Foreseen Catastrophic Floods Set Off State Of Emergency In Hawaii

 


On Monday, a major storm system battered Hawaii with torrential rain, prompting forecasters to warn of "dangerous" and "catastrophic" flooding in some areas of the state through Monday night and into Tuesday.

In some regions, more than 2 feet of rain may fall, with widespread quantities of 10 to 15 inches expected.

"Expect widespread heavy rain, especially beneath the broad heavy rain band, capable of catastrophic flooding, and strong gusty southerly winds with this system through Wednesday," the National Weather Service in Honolulu stated.

AccuWeather reported flood watches have been issued for all of the islands and will stay in force until Tuesday. According to the National Weather Service, the islands of Oahu and Kauai are the most vulnerable to flash floods.
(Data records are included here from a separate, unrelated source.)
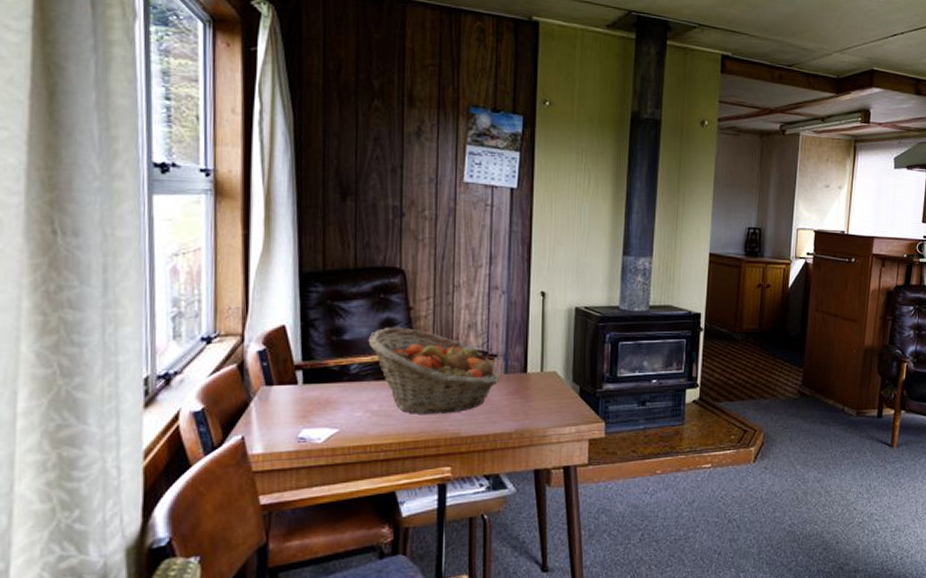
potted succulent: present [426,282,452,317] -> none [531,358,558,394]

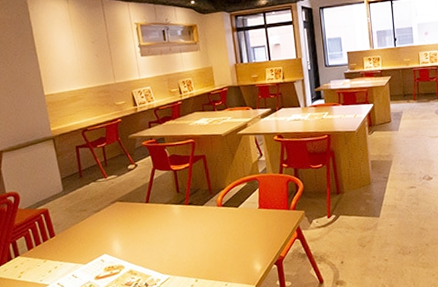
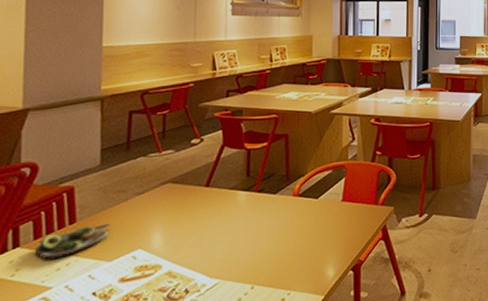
salad plate: none [30,236,80,265] -> present [34,224,110,260]

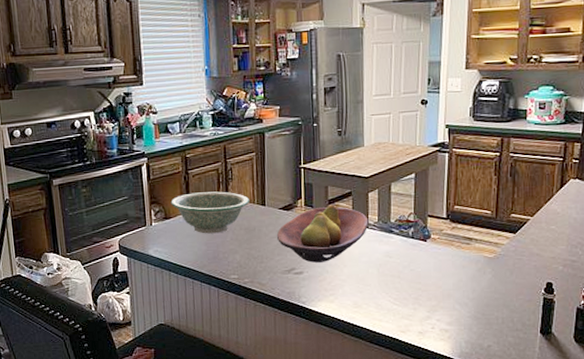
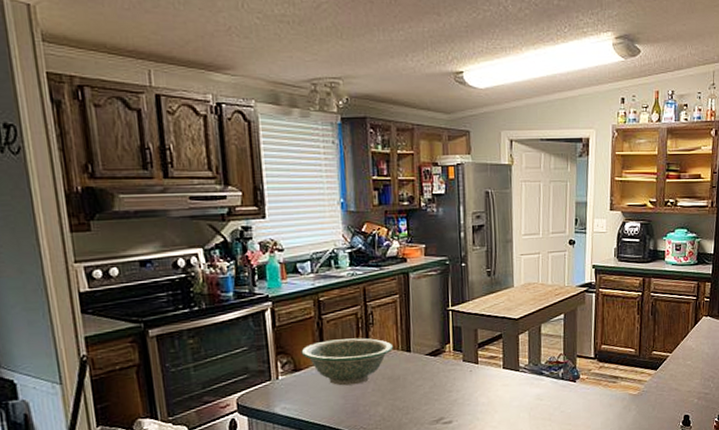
fruit bowl: present [276,204,369,263] -> none [423,348,519,411]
Hawaii Gov. David Ige announced a state of emergency for the whole state on Monday afternoon, warning citizens to brace themselves for significant floods, landslides, road closures, and property destruction.

"Now is the time to make sure you have an emergency plan in place and supplies on hand in case you need to evacuate due to rising water," the governor stated.

The state of emergency will be active until December 10.

The National Weather Service warned that such heavy rain could cause flooding in areas that don't normally flood, and numerous landslides are expected.

Due to severe runoff, "low spots" on roads will become dangerous and impassable. Debris in streams and gulches may clog bridges and culverts, resulting in "dangerous flooding," the Weather Service said.